The 2N7000 is a widely available and popular part, often recommended as useful and common components to have around for hobbyist use.

Packaged in a TO-92 enclosure, the 2N7000 is rated to withstand 60 volts and can switch 200 millamps.

==Applications==
The 2N7000 has been referred to as a "FETlington" and as an "absolutely ideal hacker part." The word "FETlington" is a reference to the Darlington-transistor-like saturation characteristic.

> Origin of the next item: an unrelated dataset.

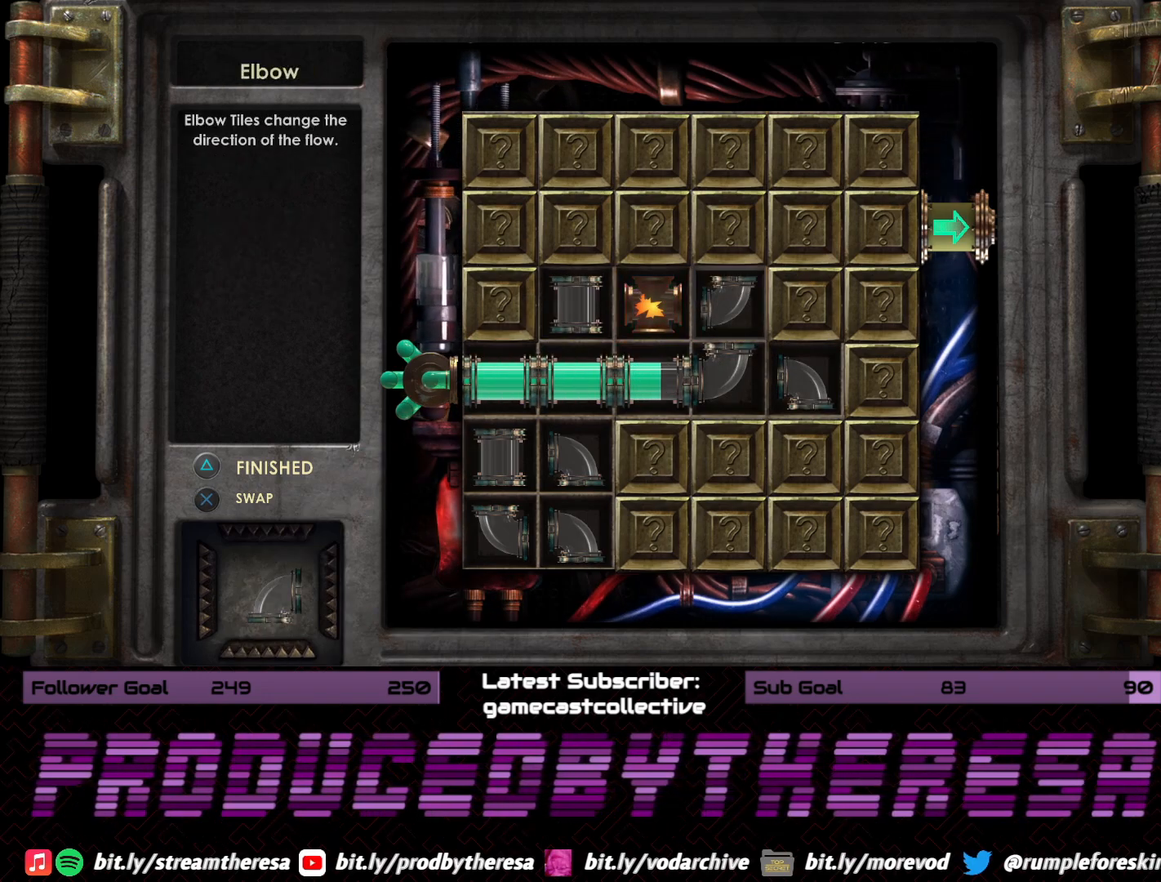
{"buttons": [], "left_stick": "center", "right_stick": "center", "events": []}
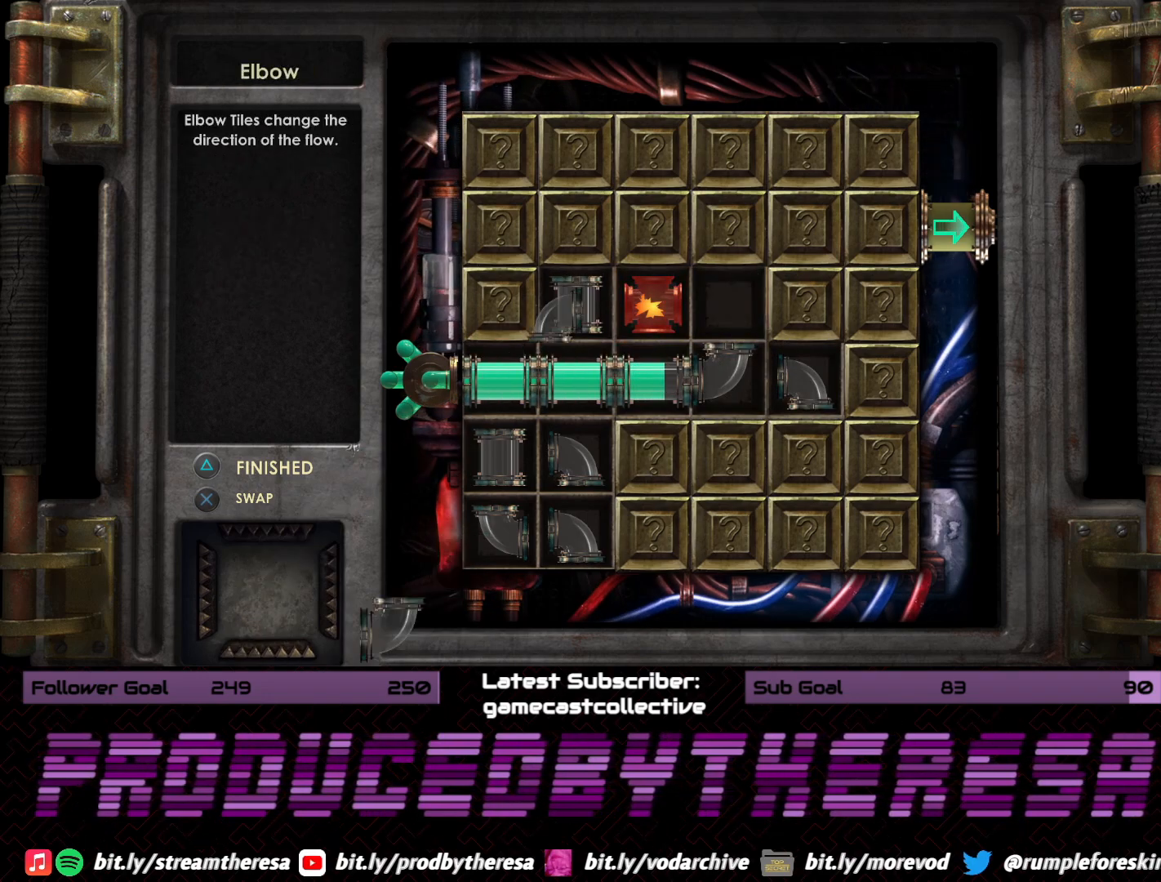
{"buttons": ["DPAD_DOWN"], "left_stick": "center", "right_stick": "center", "events": [[283, "DPAD_DOWN", "down"], [417, "DPAD_DOWN", "up"], [483, "DPAD_DOWN", "down"]]}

A typical use of these transistors is as a switch for moderate voltages and currents, including as drivers for small lamps, motors, and relays. In switching circuits, these FETs can be used much like bipolar junction transistors, but have some advantages:
- high input impedance of the insulated gate means almost no gate current is required
- consequently no current-limiting resistor is required in the gate input
- MOSFETs, unlike PN junction devices (such as LEDs) can be paralleled because resistance increases with temperature, although the quality of this load balance is largely dependent on the internal chemistry of each individual MOSFET in the circuit

The main disadvantages of these FETs over bipolar transistors in switching are the following:
- susceptibility to cumulative damage from static discharge prior to installation
- circuits with external gate exposure require a protection gate resistor or other static discharge protection
- Non-zero ohmic response when driven to saturation, as compared to a constant junction voltage drop in a bipolar junction transistor

==Other devices==
The 2N7002 is a surface-mount variant of the 2N7000. The 2N7002K variant integrates protection diodes between the gate and source for electrostatic robustness, and the 2N7002AK-Q additionally is marketed as "automotive qualified" and "logic-level compatible".

Many other n-channel MOSFETs exist. Some part number are BS170, VQ1000J, and VQ1000P. They may have different pin outs, packages, and electrical properties. The BS250P is "a good p-channel analog of the 2N7000."